When Melisa Handl enrolled in the Faculty of Law of the University of Ottawa in 2012, she was attracted by its specialization in human rights and social justice. What she found was more than people sharing knowledge on these issues. She found the perfect match for her.
“I could work with people with whom I share the same assumptions on how the world works, and about what is important for us as researchers to capture or what is being marginalized by mainstream research.”
Empirical research - the kind of dogged detective work used in fact-finding investigations - was the foundation of Professor Angela Cameron’s career. Melisa took a class on Legal theory with Professor Cameron for her Master degree at the Faculty of Law while writing her thesis. That class kindled a keen interest in empirical research that would eventually be used for her Ph. D. studies.
She had her mind set on analyzing conditional cash transfers policies in Argentina from a gender perspective. The Argentine government provides a Universal Child Allowance to poor women as long as they accept to receive prenatal care and send their children to school all the while providing proof of their compliance.
“Is it to discipline the mother to take care of their kids? I don’t understand why the program needs to be conditional to meet human rights. In a way, human rights are supposed to be universal,” she said.
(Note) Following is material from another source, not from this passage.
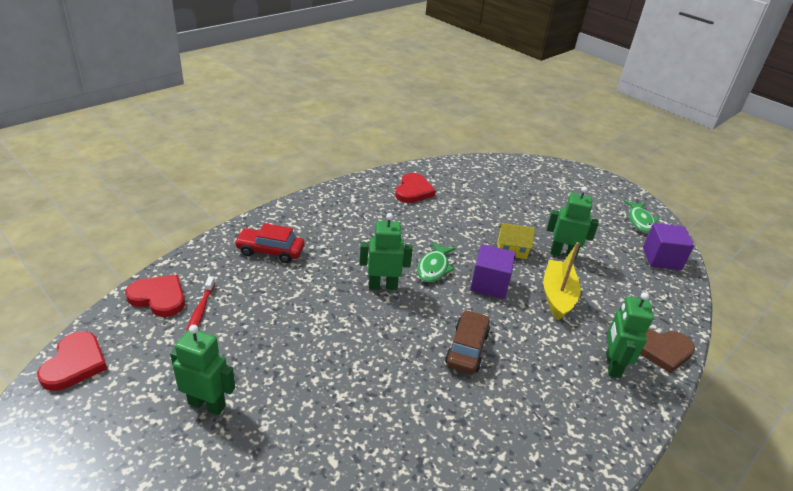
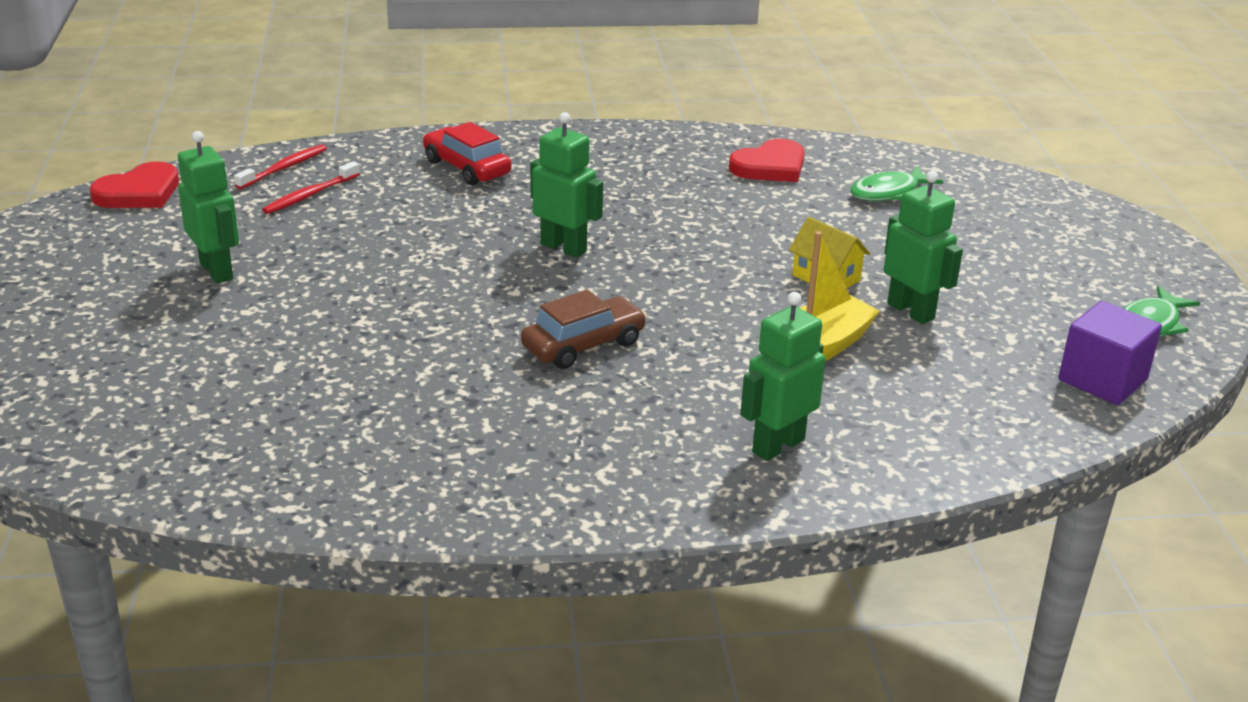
camera: 40 degrees right, 5 degrees down
(159, 297) = (284, 168): red heart -> red toothbrush
(434, 267) = (666, 255): green fish -> green fish (889, 192)
(489, 284) = (724, 299): purple cube -> none
(661, 350) = (894, 467): brown heart -> none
Melisa was also attracted by the opportunity to do interdisciplinary research, which the University encourages. Her research is at the crossroads of law and sociology with a very strong component on development studies.
Her supervising committee is composed of law professors Angela Cameron and Marie-Eve Sylvestre, who researches the regulation of the poor and the criminalization of poverty. She can also count on Prof. Susan Spronk from the Faculty of Social Sciences who is working in development and has researched issues in Latin America.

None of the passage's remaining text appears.